Imagine a seguinte situação: chega à mão de um juiz um pedido compensatório de rescisão contratual de uma relação de franquia. A parte que se sente prejudicada – seja ela a franqueadora ou a franqueada – pede medida compensatória de R$ 500 mil pela outra ter dado causa à rescisão contratual, já que esta é a multa estipulada em contrato. Porém, ao avaliar o processo, a Justiça percebe que a natureza do negócio em questão equivale a R$ 100 mil. Neste caso, a Cláusula Penal pode ser reduzida pelo juiz em virtude do disposto no Artigo 413 do Código Civil porque o valor arbitrado pode ser considerado manifestamente excessivo se comparado com a natureza do negócio

E se a multa for condizente com o valor do negócio? A Cláusula Penal ainda assim pode ser reduzida porque o juiz pode entender que a obrigação principal do demandado pode ter sido cumprida em sua parcialidade e, portanto, a multa não deve ser aplicada em seu valor integral.

A relação de franquia é regulamentada pela lei 13.966/2019 e é formalizada pelas partes, entre outros documentos, por meio do Contrato de Franquia. É nele que são dispostos os direitos e obrigações das partes em tudo o que se refere à operação do negócio.

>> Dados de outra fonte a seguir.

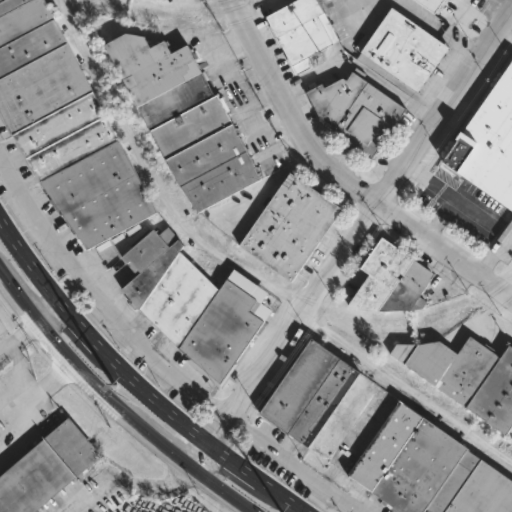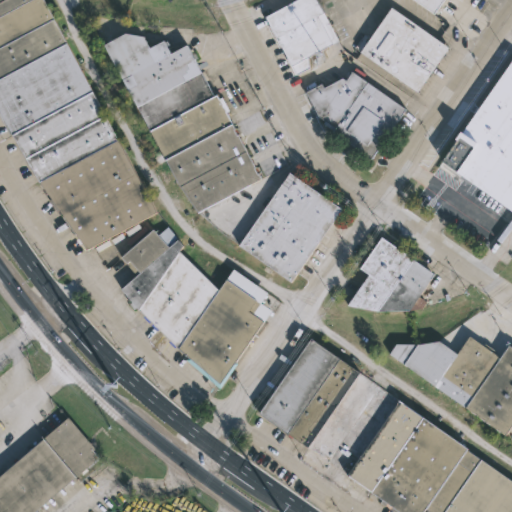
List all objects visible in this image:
building: (432, 4)
building: (432, 4)
building: (303, 31)
building: (301, 32)
building: (404, 49)
building: (406, 49)
building: (355, 111)
building: (357, 112)
building: (185, 119)
building: (184, 120)
building: (65, 127)
building: (62, 129)
building: (487, 141)
building: (488, 143)
road: (153, 178)
road: (338, 178)
building: (290, 227)
building: (290, 227)
road: (353, 237)
building: (391, 279)
building: (392, 280)
road: (70, 289)
road: (101, 299)
building: (194, 305)
building: (194, 306)
road: (51, 312)
road: (20, 335)
road: (6, 344)
building: (449, 365)
road: (62, 366)
road: (20, 370)
building: (463, 375)
road: (134, 381)
power tower: (113, 386)
building: (495, 395)
road: (115, 402)
road: (24, 423)
road: (34, 428)
building: (382, 440)
building: (381, 442)
road: (294, 463)
building: (45, 469)
building: (46, 470)
road: (163, 480)
road: (145, 509)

Assim, por contemplar diversas obrigações de fazer e/ou de não fazer, é notório que este instrumento jurídico verse sobre penalidades aplicadas em caso de descumprimento por quaisquer das partes.

Quando há um descumprimento do Contrato de Franquia, existem também as penalidades convencionais e não compensatórias, que são meramente punitivas, desvinculadas do Artigo 413 do Código Civil. Portanto, independentemente de a parte ter cumprido com praticamente todas as obrigações contratuais, ou do valor delimitado ser superior à natureza do negócio, não há o que se falar em redução proporcional de valores. Se, por exemplo, o contrato previu uma multa punitiva para caso o franqueado infrinja uma regra de sigilo ou de não concorrência com a marca, ele pode ser obrigado a pagar o valor integral da multa, cumulativa com a cláusula penal, se o caso, e sem sofrer reduções.

É fundamental que se entenda a diferença entre as cláusulas de cunho compensatório e de cunho meramente punitivo nas relações de franquia para que os sistemas recebam a devida proteção. Veja-se o absurdo que seria se o magistrado aplicasse a proporcionalidade a uma cláusula de natureza punitiva caso o franqueado tivesse revelado, de 20 receitas, apenas duas que são a tradução de determinada marca de restaurante: se aplicada a disciplina do artigo 413 do Código Civil, a penalidade poderia ser reduzida ao critério do juiz, que poderia fazer uma conta aplicando apenas 10% do valor da multa, porque apenas 10% foram revelados. Neste exemplo, a proporcionalidade pode ser um convite ao descumprimento, um alto risco para o sistema de franquias, já que existe a necessidade de segredo do negócio para que as marcas continuem competitivas.